🤖 AI Summary
Current image generation models still face limitations in rendering ultra-long multilingual text, producing high-resolution photorealistic outputs, following complex instructions, and enabling efficient deployment, particularly under text-dense and compositionally intricate scenarios. This work proposes a unified foundation model for image generation that integrates high-fidelity synthesis with precise editing capabilities. For the first time, it couples a Qwen3-VL conditional encoder with a multimodal diffusion Transformer within a single framework, supporting multilingual text rendering up to 1K tokens. Through large-scale image-text data and a tailored multi-stage training strategy, the model substantially enhances layout accuracy, visual realism, and responsiveness to complex instructions. Human evaluations demonstrate its consistent superiority over the previous Qwen-Image across tasks such as slide, poster, and infographic generation.
📝 Abstract
We present Qwen-Image-2.0, an omni-capable image generation foundation model that unifies high-fidelity generation and precise image editing within a single framework.

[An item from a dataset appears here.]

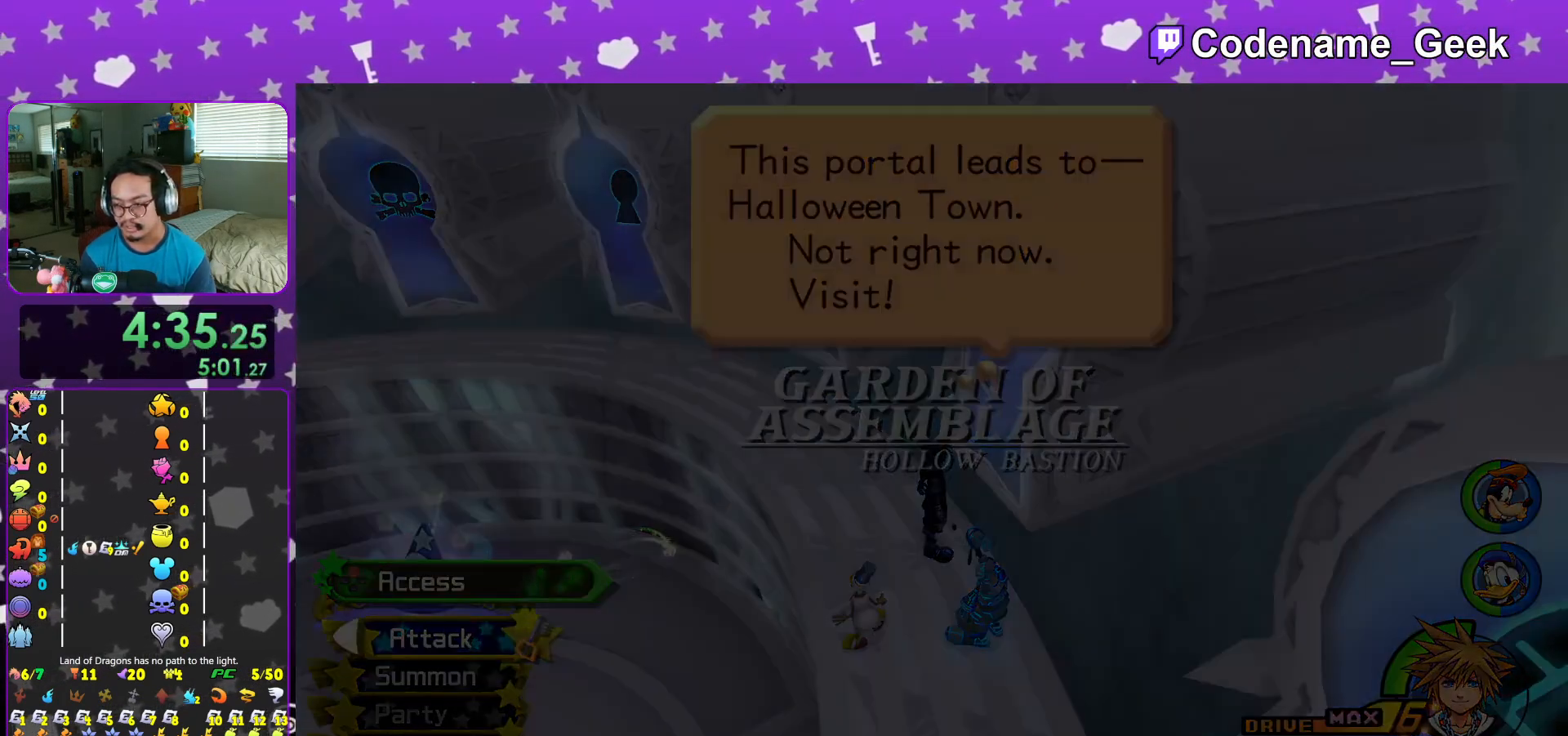
{"buttons": [], "left_stick": "center", "right_stick": "center", "events": [[84, "A", "up"], [167, "A", "down"], [284, "A", "up"], [384, "B", "down"], [484, "B", "up"]]}
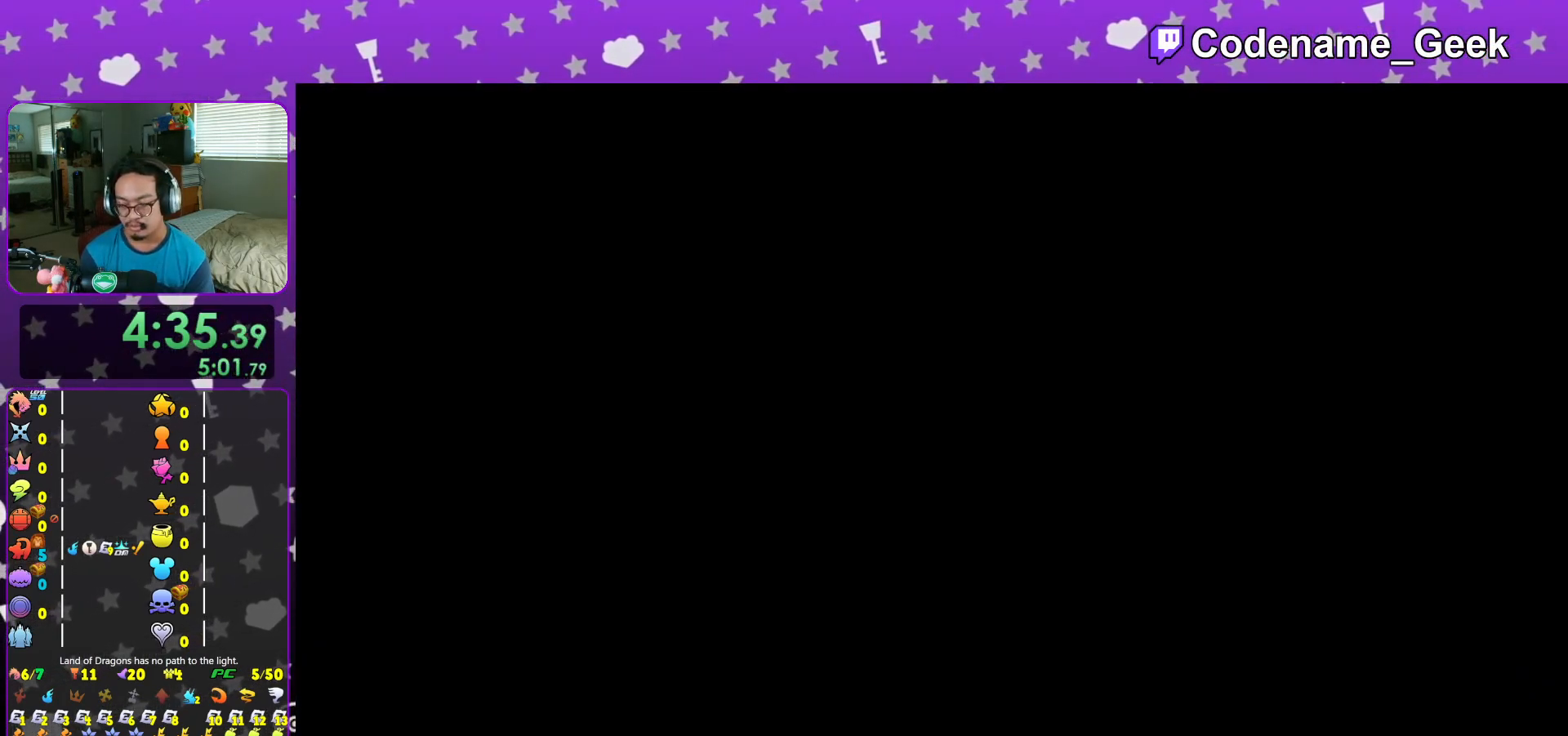
{"buttons": ["B"], "left_stick": "center", "right_stick": "center", "events": [[83, "B", "down"], [167, "B", "up"], [250, "B", "down"], [317, "B", "up"], [417, "B", "down"]]}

Despite recent progress, existing models still struggle with ultra-long text rendering, multilingual typography, high-resolution photorealism, robust instruction following, and efficient deployment, especially in text-rich and compositionally complex scenarios. Qwen-Image-2.0 addresses these challenges by coupling Qwen3-VL as the condition encoder with a Multimodal Diffusion Transformer for joint condition-target modeling, supported by large-scale data curation and a customized multi-stage training pipeline. This enables strong multimodal understanding while preserving flexible generation and editing capabilities. The model supports instructions of up to 1K tokens for generating text-rich content such as slides, posters, infographics, and comics, while significantly improving multilingual text fidelity and typography. It also enhances photorealistic generation with richer details, more realistic textures, and coherent lighting, and follows complex prompts more reliably across diverse styles. Extensive human evaluations show that Qwen-Image-2.0 substantially outperforms previous Qwen-Image models in both generation and editing, marking a step toward more general, reliable, and practical image generation foundation models.